The truth would appear to be that the Irish Government has been coming under steady pressure from Israel to “clean up its act” and dissociate itself from Irish civil society’s predominantly critical stance towards the Zionist state. A notorious article in Ynet, the most influential Israeli online news site, flatteringly described Ireland as “the most hostile country in Europe”, recycled a lie circulated online by Israel’s supporters that “Anti-Israel elements recently vandalized a Dublin auditorium [i.e. Filmbase] slated to host a concert by Israeli singer Izhar Ashdot”, and cited a statement by an Israeli official that “the Irish Government is feeding its people with anti-Israel hatred…What we are seeing here is clear anti-Semitism.”
Thus the Tánaiste’s presence, rather than attesting to his noble commitment to free speech, would appear to have been a placatory gesture to the Israeli regime. No doubt this was deemed particularly politic given the parlous state of the Irish economy, and the fervent desire of the Government to keep on the good side of its vehemently pro-Israeli EU “partners” and of Uncle Sam, provider of so much investment in our vulnerable little island.
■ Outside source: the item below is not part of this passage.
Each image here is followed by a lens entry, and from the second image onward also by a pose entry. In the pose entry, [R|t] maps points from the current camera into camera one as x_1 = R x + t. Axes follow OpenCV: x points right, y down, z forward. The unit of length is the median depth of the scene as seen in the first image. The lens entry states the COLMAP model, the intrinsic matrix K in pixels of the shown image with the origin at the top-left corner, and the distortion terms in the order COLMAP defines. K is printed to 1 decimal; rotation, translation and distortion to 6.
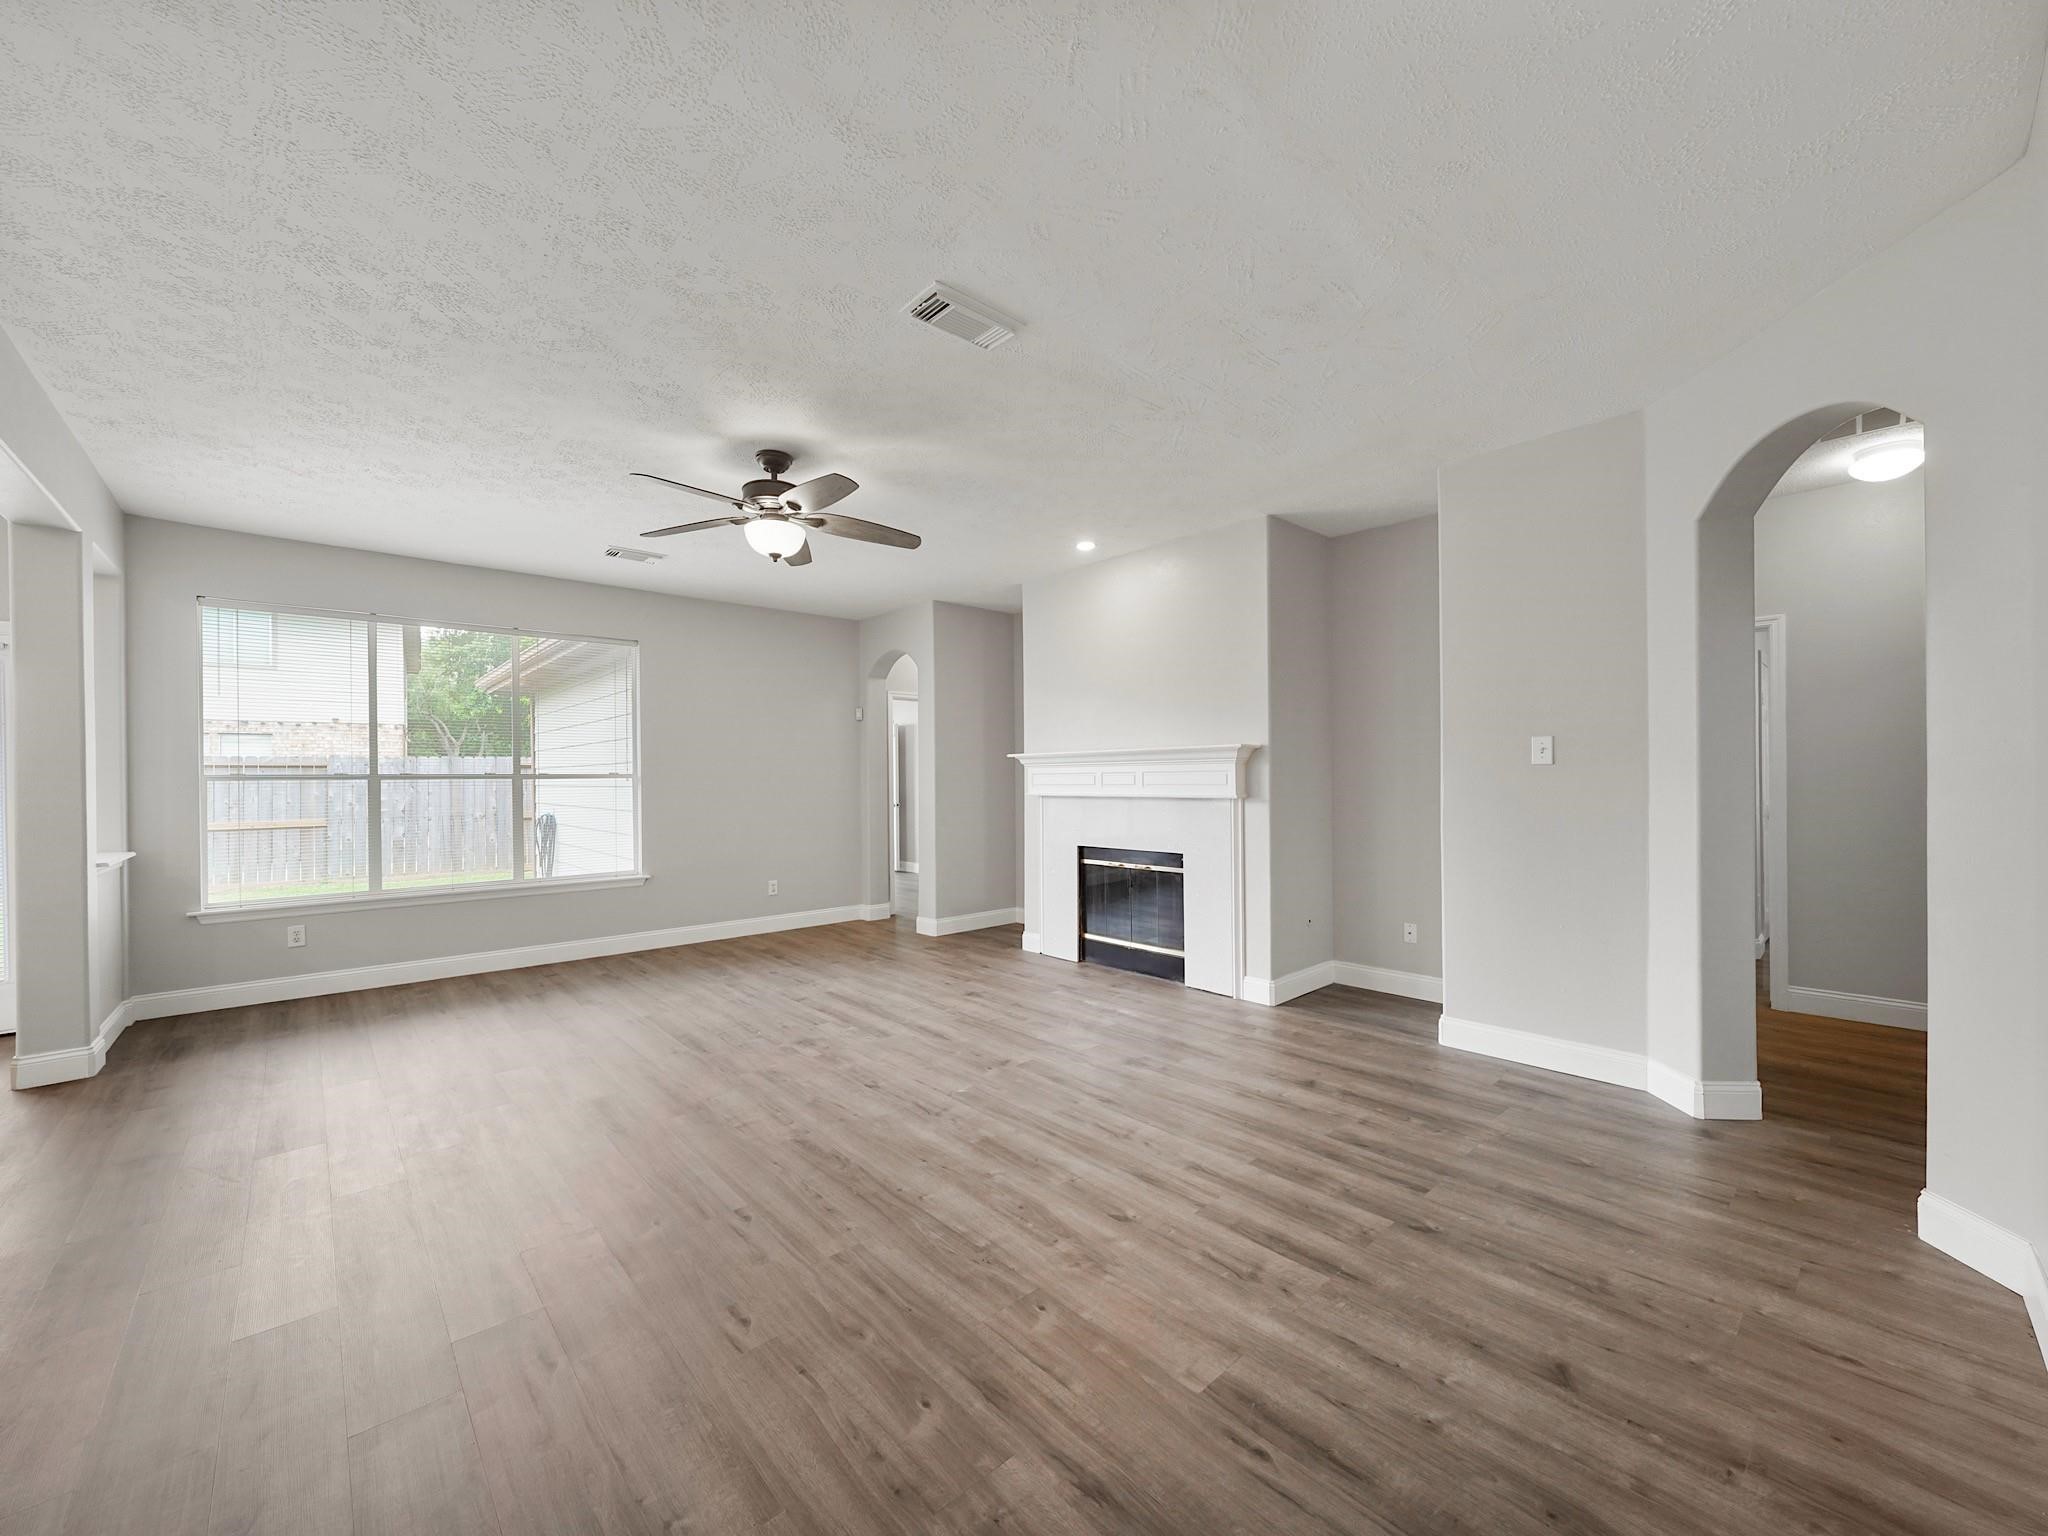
lens RADIAL K [[795.7, 0, 1022.0], [0, 795.7, 775.5], [0, 0, 1]] dist [-0.001436, -0.000054]
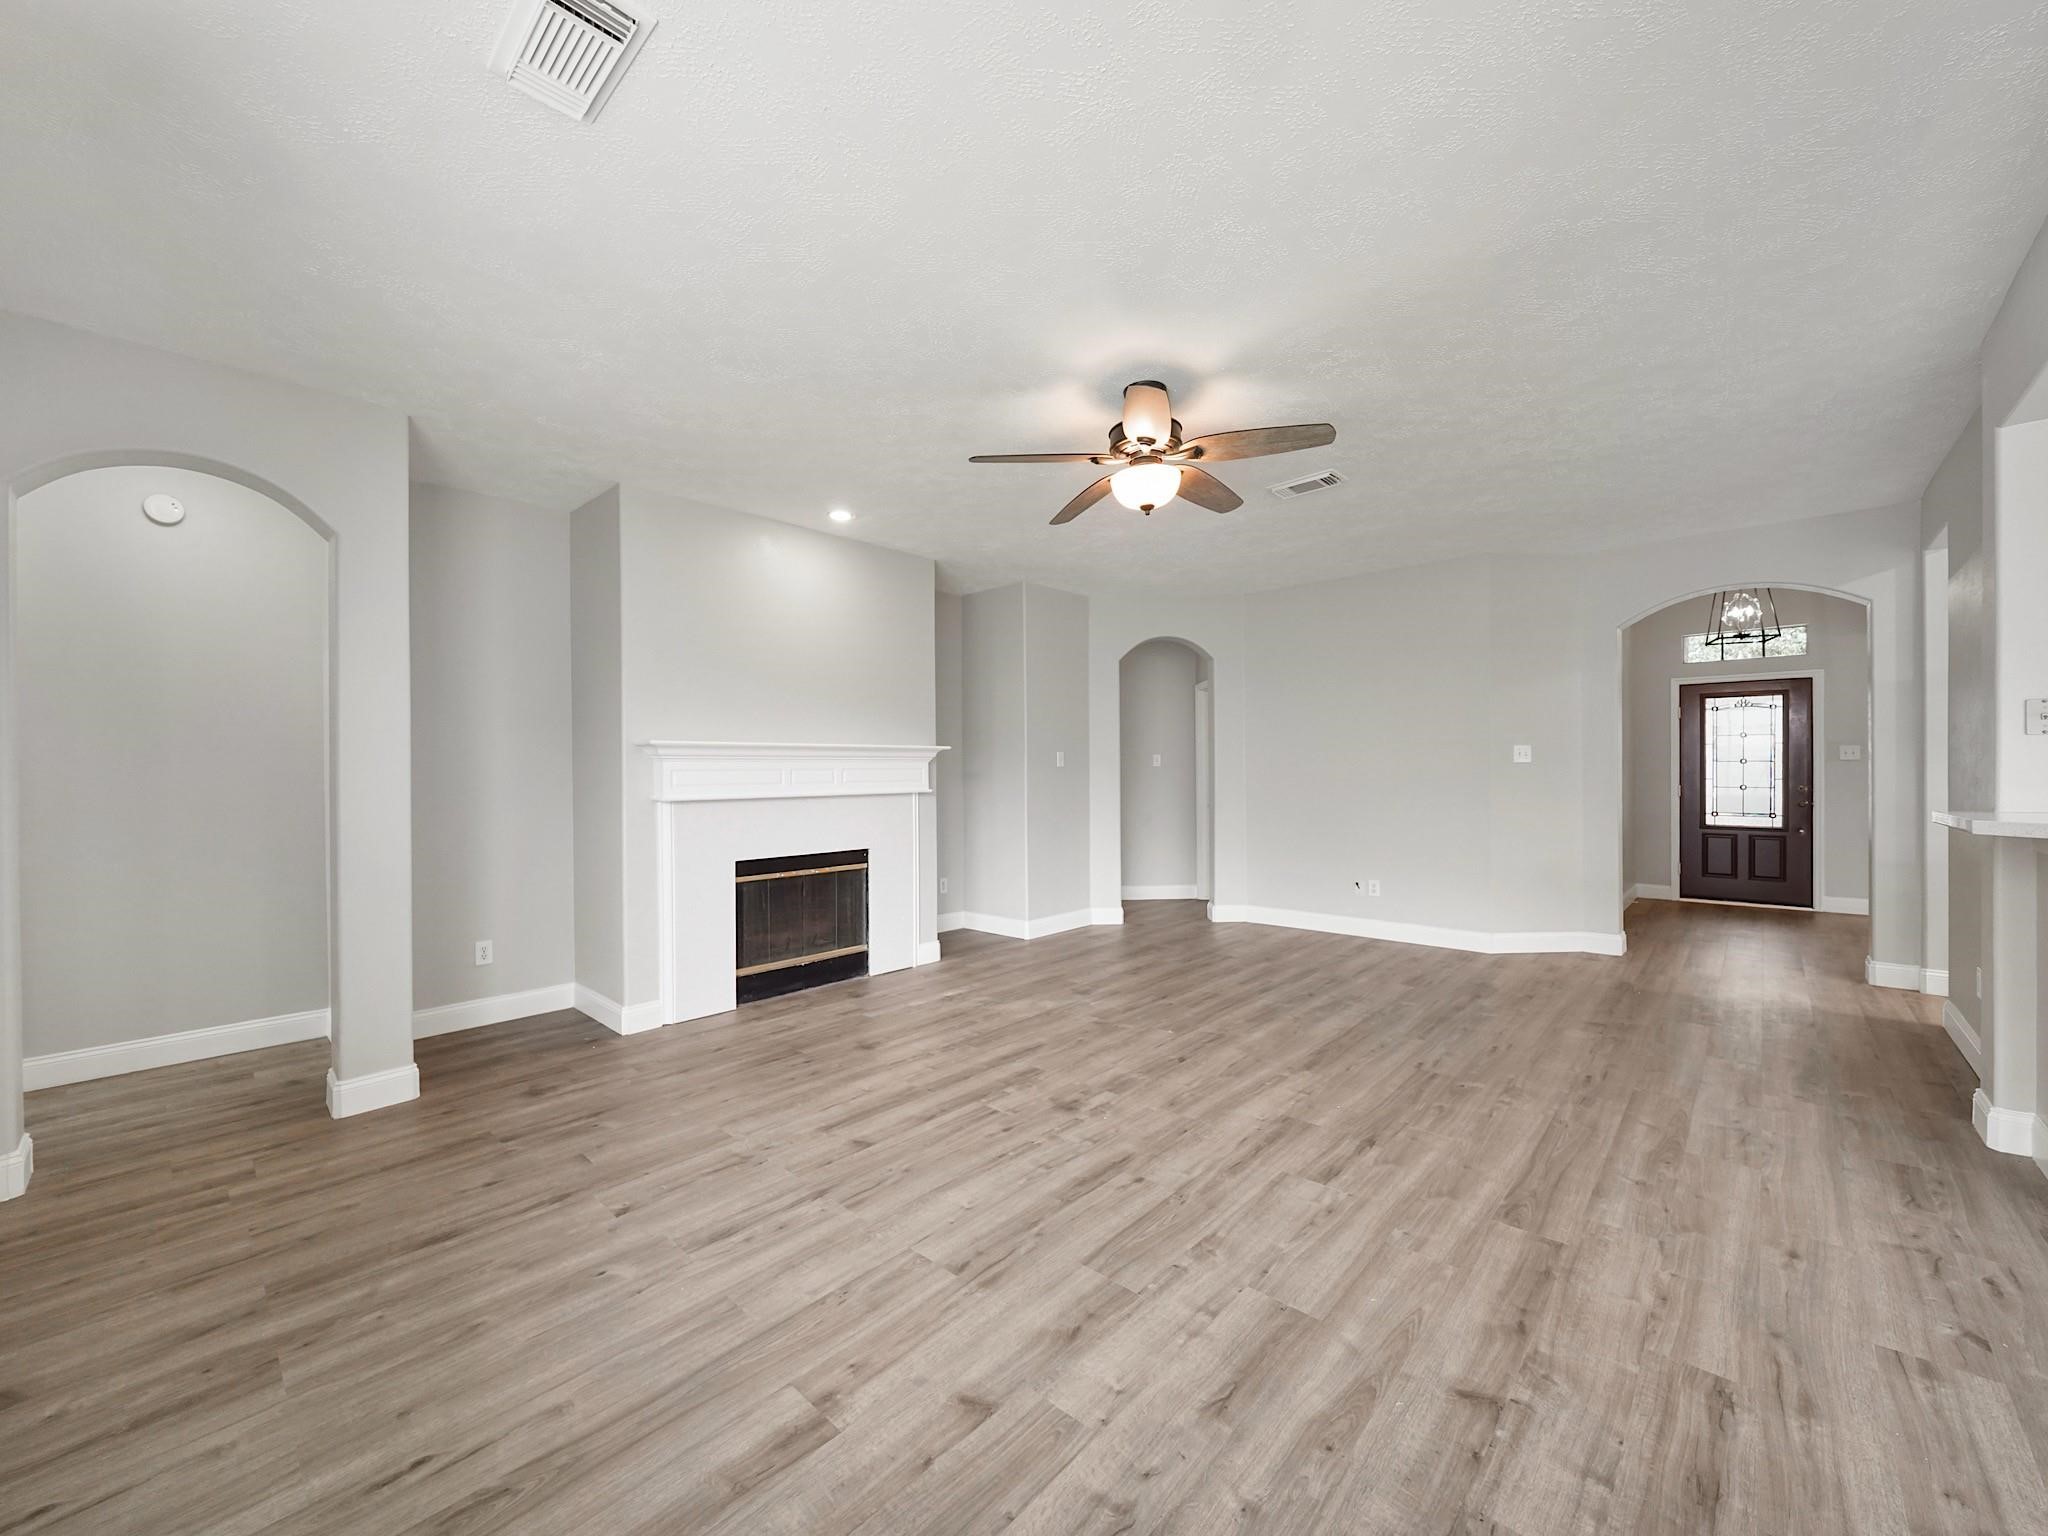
lens RADIAL K [[795.7, 0, 1022.0], [0, 795.7, 775.5], [0, 0, 1]] dist [-0.001436, -0.000054]
pose [[-0.083264, 0.005719, 0.996511, -0.967698], [0.006770, 0.999964, -0.005173, 0.011790], [-0.996505, 0.006316, -0.083300, 1.019868]]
In a sense Mr Gilmore was emulating the former Greek Prime Minister Papandreou who, in violation of Greece’s foreign policy traditions, blocked the June 2010 Gaza-bound flotilla from leaving Greek waters after Israeli Prime Minister “Netanyahu… decided to come to the aid of his newfound friend in a meeting of foreign ministers and European leaders, imploring them to provide Greece with financial aid.”
The DFA letter began with an assertion that “[t]he Government does not support academic, cultural or other boycotts against Israel.” Given that Palestinian civil society is calling for precisely such boycotts, and that this call is inspired by the campaigns that helped end Apartheid in South Africa, what Mr Gilmore is, in fact, admitting is that the Irish Government rejects the will of the persecuted Palestinian people in favour of enhanced links with the regime that persecutes them. No longer can Irish people bask in the illusion that their Government is somehow an exception to the pro-Israeli EU norm – and perhaps it is good, finally, to have this exposed.
Inevitably, given its vulnerability in the face of hostile free market norms, culture is engaged in a constant negotiation with the state. That negotiation is traditionally transacted with what Pierre Bourdieu called “the left hand of the state, the set of agents of the so-called spending ministries which are the trace, within the state, of the social struggles of the past. They are opposed to the right hand of the state, the technocrats of the Ministry of Finance, the public and private banks and the ministerial cabinets.” Thus culture survives while staving off enlistment as a mere reflection of the state’s invariably suspect self-image.
In this instance Filmbase has chosen, fatally, to negotiate with the right hand of the state, indeed to transform itself temporarily – for profit – into an arm of the state. The result has been an occupation of Temple Bar by police who, at the behest of a Zionist Justice Minister, violated the civil rights of Irish protestors in the interests of the rogue Israeli state. In the process, Filmbase betrayed many of its own constituents – those film directors and actors, for example, who signed the PACBI-IPSC “Irish artists’ pledge to boycott Israel“.
Simultaneously it betrayed Temple Bar’s self- image as a kind of utopian cultural space, preserving an ethos of bohemianism and independence. Perhaps it is also good, finally, to have this exposed.